# My Curried Chicken Recipe



## Mac-n-Cheese! (Dec 3, 2007)

This recipe is great for the cold weather. It's very hearty and filling. one of my families favorites.

1 whole chicken, cut into pieces, skinned 
or 2 pounds of chicken breast cut into pieces, skinned
1 1/3 cup water
1 cup coconut milk
3/4 cup milk
3/4 cup sour cream
1 1/2 cup frozen peas and carrots
3/4 cups vegetable oil
3 large onions, diced 
2 large potatoes, peeled and diced
1 teaspoon of cinnamon 
1/4 teaspoon of ginger powder 
1 teaspoon of paprika 
4 tablespoons of curry powder
1/2 teaspoon of brown sugar 
1 teaspoon of cayenne pepper
1/2 teaspoon of garlic powder
Salt and pepper 



In a deep pot heat oil at medium-high heat. add onions, cook until they appear translucent. lower heat to medium-low, stir in all seasonings.

The oil, onions and seasonings should come together like a paste.

Add in water, coconut milk, milk, and sour cream. stir until everything is blended well.

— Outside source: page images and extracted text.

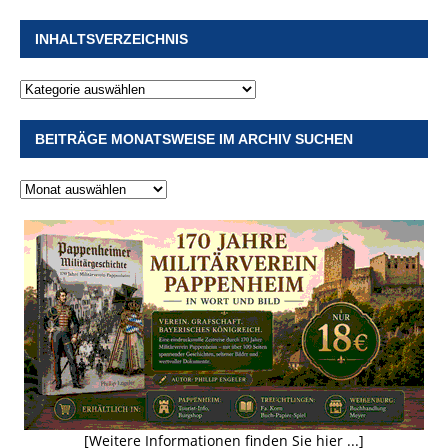
INHALTSVERZEICHNIS
BEITRÄGE MONATSWEISE IM ARCHIV SUCHEN
[Weitere Informationen finden Sie hier ...]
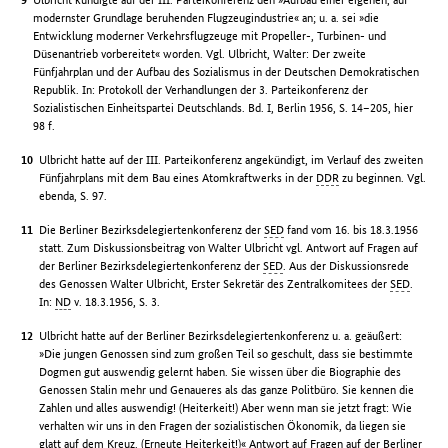
modernster Grundlage beruhenden Flugzeugindustrie« an; u. a. sei »die
Entwicklung moderner Verkehrsflugzeuge mit Propeller-, Turbinen- und
Düsenantrieb vorbereitet« worden. Vgl. Ulbricht, Walter: Der zweite
Fünfjahrplan und der Aufbau des Sozialismus in der Deutschen Demokratischen
Republik. In: Protokoll der Verhandlungen der 3. Parteikonferenz der
Sozialistischen Einheitspartei Deutschlands. Bd. I, Berlin 1956, S. 14–205, hier
98 f.
Ulbricht hatte auf der III. Parteikonferenz angekündigt, im Verlauf des zweiten
Fünfjahrplans mit dem Bau eines Atomkraftwerks in der
DDR
zu beginnen. Vgl.
ebenda, S. 97.
Die Berliner Bezirksdelegiertenkonferenz der
SED
fand vom 16. bis 18.3.1956
statt. Zum Diskussionsbeitrag von Walter Ulbricht vgl. Antwort auf Fragen auf
der Berliner Bezirksdelegiertenkonferenz der
SED
. Aus der Diskussionsrede
des Genossen Walter Ulbricht, Erster Sekretär des Zentralkomitees der
SED
.
In:
ND
v. 18.3.1956, S. 3.
Ulbricht hatte auf der Berliner Bezirksdelegiertenkonferenz u. a. geäußert:
»Die jungen Genossen sind zum großen Teil so geschult, dass sie bestimmte
Dogmen gut auswendig gelernt haben. Sie wissen über die Biographie des
Genossen Stalin mehr und Genaueres als das ganze Politbüro. Sie kennen die
Zahlen und alles auswendig! (Heiterkeit!) Aber wenn man sie jetzt fragt: Wie
verhalten wir uns in den Fragen der sozialistischen Ökonomik, da liegen sie
glatt auf dem Kreuz. (Erneute Heiterkeit!)« Antwort auf Fragen auf der Berliner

Add chicken, potatoes, peas and carrots. cover the pot and let simmer at medium heat for 45 minutes.

Serve over rice.

Hope you enjoy!


----------



## stassie (Dec 3, 2007)

Mmm... looks nice


----------



## Mac-n-Cheese! (Dec 3, 2007)

Yes, it is. 
if you try it, please let me know how it turns out for you.


----------



## suziquzie (Dec 4, 2007)

Thanks I can't wait to try it!


----------



## In the Kitchen (Dec 23, 2007)

Mac-n-Cheese! said:


> This recipe is great for the cold weather. It's very hearty and filling. one of my families favorites.
> 
> 1 whole chicken, cut into pieces, skinned
> or 2 pounds of chicken breast cut into pieces, skinned
> ...


Since they want something with indian flavor this is what they are getting 
Christmas Day.  Hope they don't complain that it isn't lamb or steak.  

Sounds good to me.


----------



## In the Kitchen (Dec 25, 2007)

In the Kitchen said:


> Since they want something with indian flavor this is what they are getting
> Christmas Day.  Hope they don't complain that it isn't lamb or steak.
> 
> Sounds good to me.



was this 4 tablespoon of curry?  They tell me seems too much.


----------



## Mac-n-Cheese! (Dec 30, 2007)

That's the amount I always use, I've tried less but I've settled on that amount. 

But, you can definitely adjust to your own specific tastes.


----------



## BBQ Mikey (Dec 30, 2007)

Sounds pretty good.  I'm always down to try a new curry dish.  I may sample some of your style here thank you kindly.


----------



## Mac-n-Cheese! (Dec 30, 2007)

YEAH, try it. You are so welcome.


----------



## sicklyscott (Feb 14, 2008)

I finally tried this recipe last night.  I did a typical newbie mistake and didn't stir the pot enough therefore adding a nice burnt smell to the dish.  Luckily the curry is strong enough to cover most of it up for those less concerned.


----------



## Mac-n-Cheese! (Feb 16, 2008)

So sorry you had a problem with stickage, Scott. But, I'm so glad you tried the recipe.

Other than the little bit of burnt flavor (lol) how was it? 

I hope you try it again without having any little mishaps.


----------



## ChefRuby (Feb 17, 2008)

Cooking curry chicken with coconut milk, wow, smells good.


----------